- _Your objective_
Rewrite all the entries below, substituting "binomial name" for "scientific name" and keeping everything else the same. Leave the pictures out of your answer.

- _Stored entries_
Start

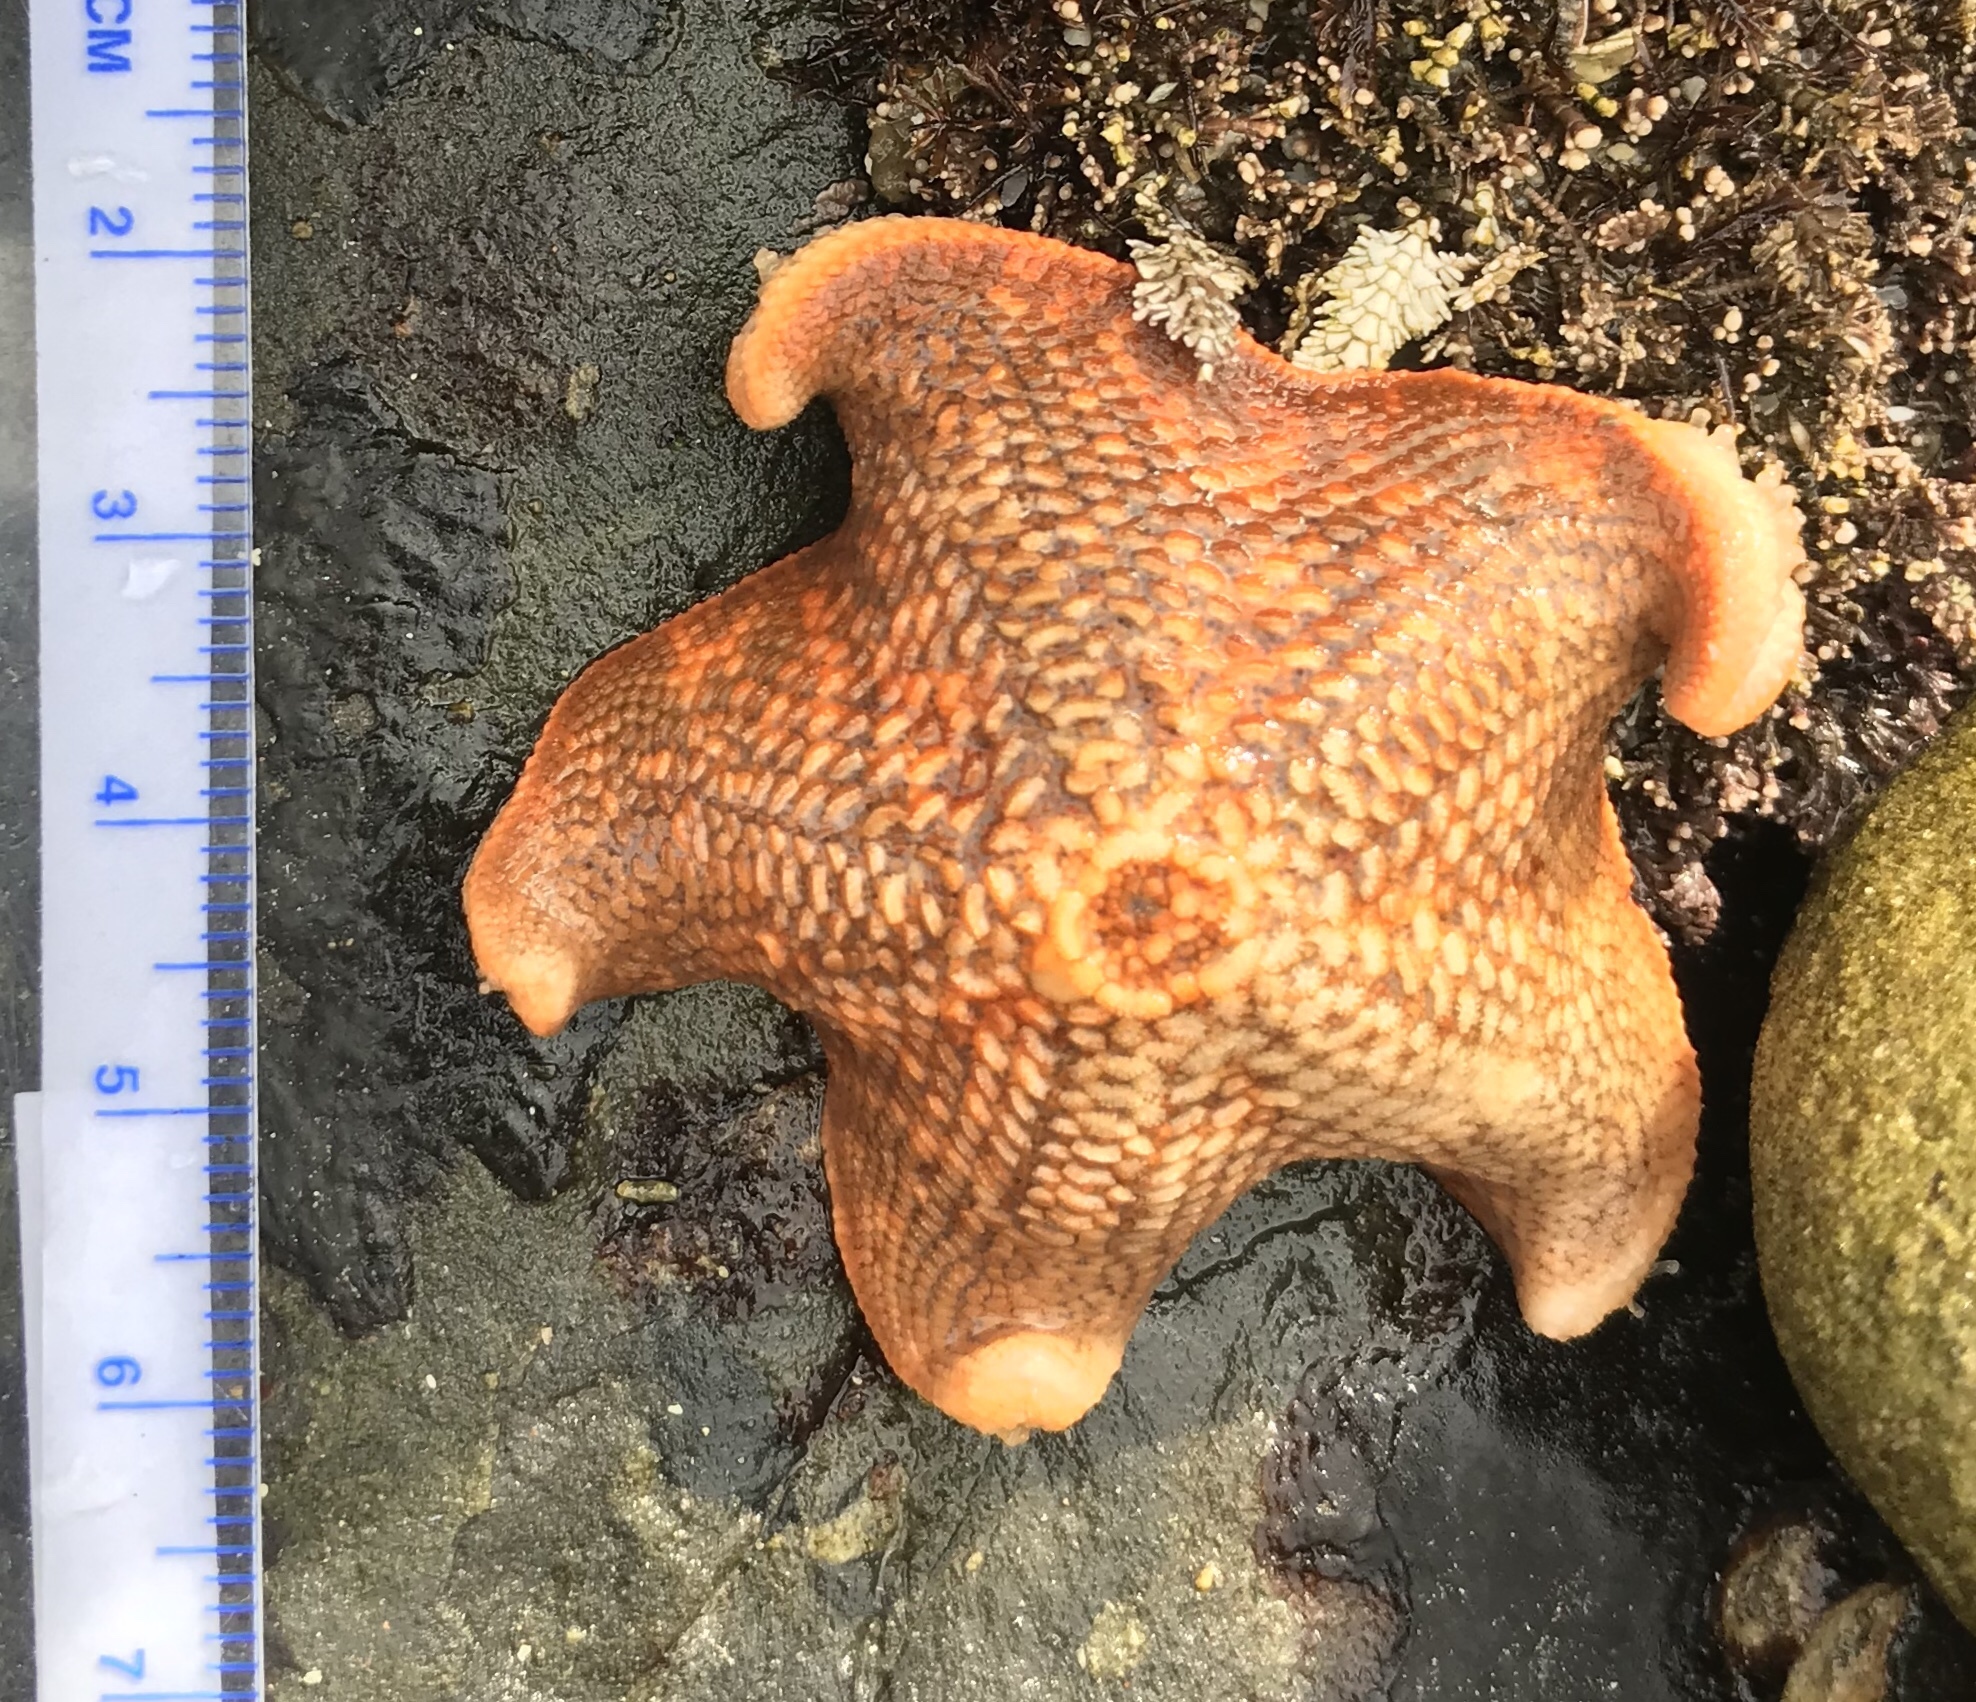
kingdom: Animalia
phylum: Echinodermata
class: Asteroidea
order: Valvatida
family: Asterinidae
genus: Patiria
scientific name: Patiria miniata
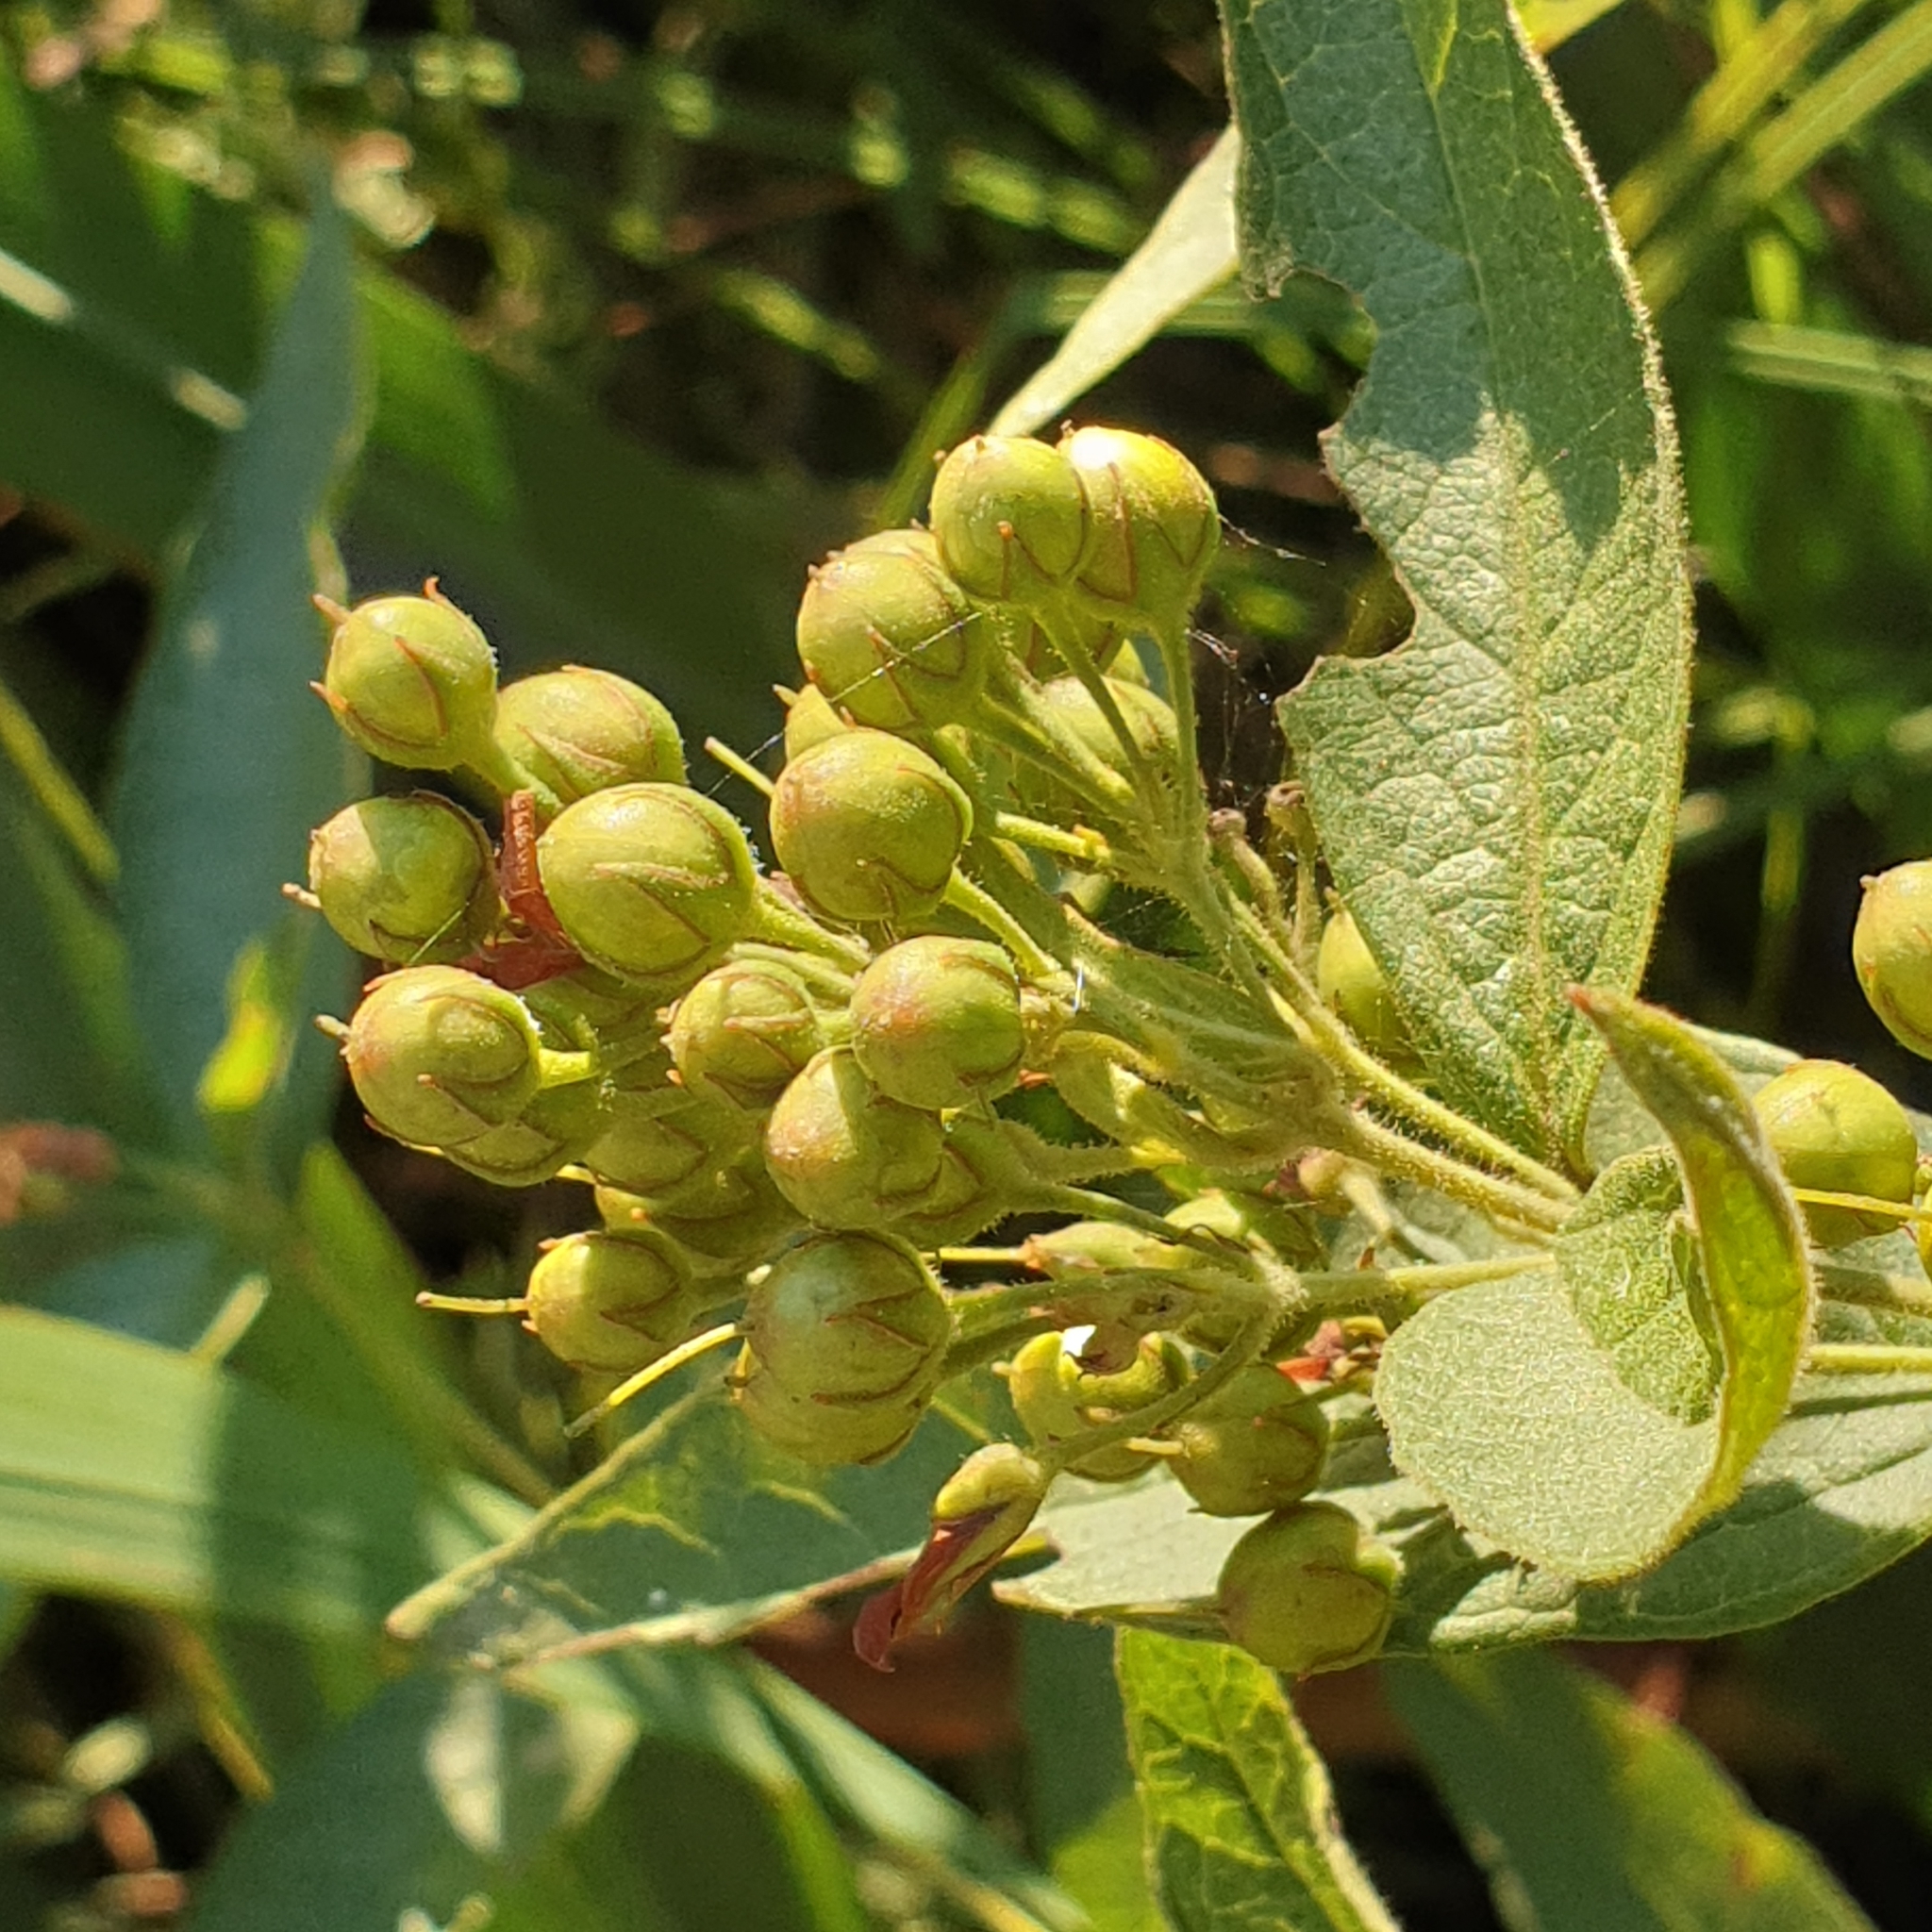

End

- _Exercise result_
kingdom: Animalia
phylum: Echinodermata
class: Asteroidea
order: Valvatida
family: Asterinidae
genus: Patiria
binomial name: Patiria miniata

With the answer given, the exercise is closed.